Very slow network speeds always suggest duplex mismatch as the first thing to check.  That could be due to network cards or switches.


----------



## suguprathap (Feb 18, 2015)

The network cards and switches are fine and the slowness is only with FreeBSD to FreeBSD OS and not with other operating system. I suspect some os level configuration need to be checked.


----------



## diizzy (Feb 18, 2015)

I had a very interesting issue where I could download at 100mbit whereas uploading wouldn't go above ~100kbyte/s while this was back in the 4.X days it turned out that my 3com network card was dying.
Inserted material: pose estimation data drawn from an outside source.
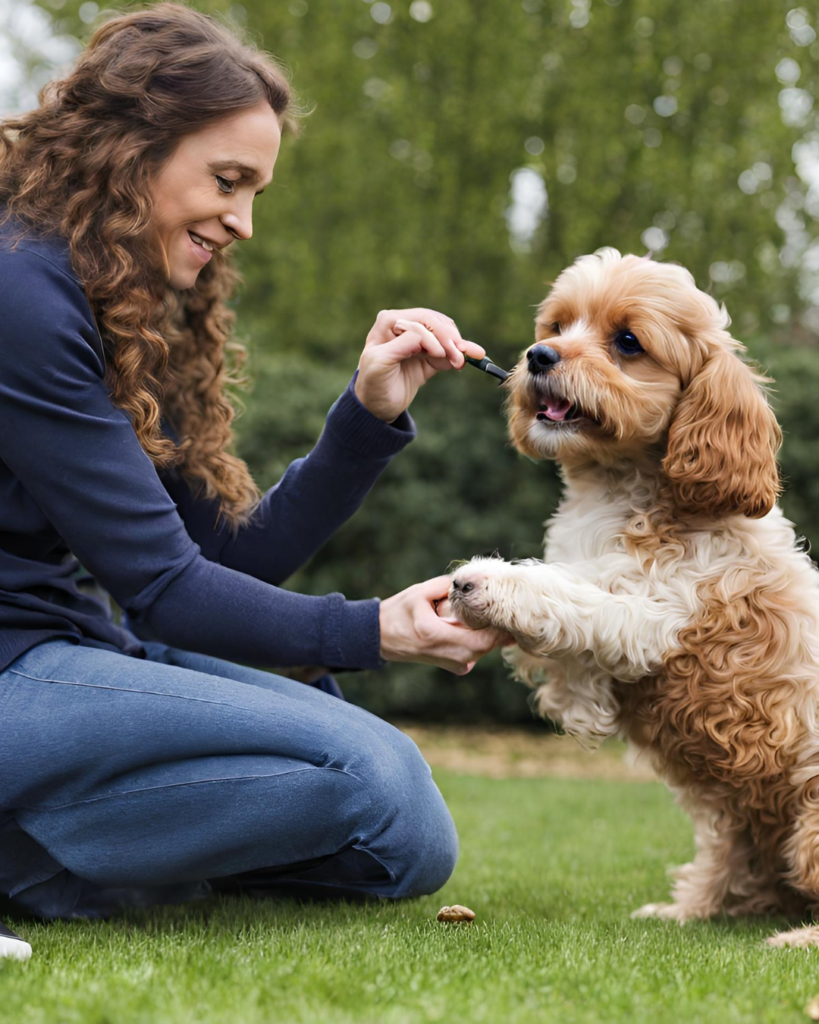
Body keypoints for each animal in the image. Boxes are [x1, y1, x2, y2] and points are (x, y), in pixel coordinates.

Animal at [450, 247, 818, 950]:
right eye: (558, 325)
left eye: (627, 343)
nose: (539, 354)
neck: (616, 488)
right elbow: (563, 644)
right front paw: (579, 703)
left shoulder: (656, 614)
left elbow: (569, 598)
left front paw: (489, 584)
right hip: (732, 813)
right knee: (736, 868)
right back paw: (692, 908)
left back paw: (795, 938)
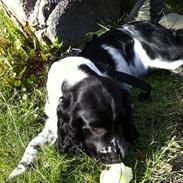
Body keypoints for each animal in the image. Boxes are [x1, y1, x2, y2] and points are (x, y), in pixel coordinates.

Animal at [7, 21, 183, 179]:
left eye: (121, 121)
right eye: (96, 128)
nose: (121, 156)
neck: (75, 74)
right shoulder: (53, 120)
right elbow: (33, 144)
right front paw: (17, 172)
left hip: (163, 56)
No obvious errors or anything except the very odd upload speed.

In your case if you can get full speed out of the server without going thru the VPN I'd fire up tcpdump/wireshark and compare traffic between a fast host and the FreeBSD box.
//Danne


----------



## junovitch@ (Feb 19, 2015)

If your FreeBSD machine in 172.38 can talk full speed to the Red Hat machine in 172.30, it seems like there is something unique with the FreeBSD machine in 172.30.  Check for errors with `netstat -i` and `netstat -s | egrep 'bad|checksum'`. Look for signs of link flapping that could be caused by duplex issues.  `sysctl -a | grep link_irq`.


----------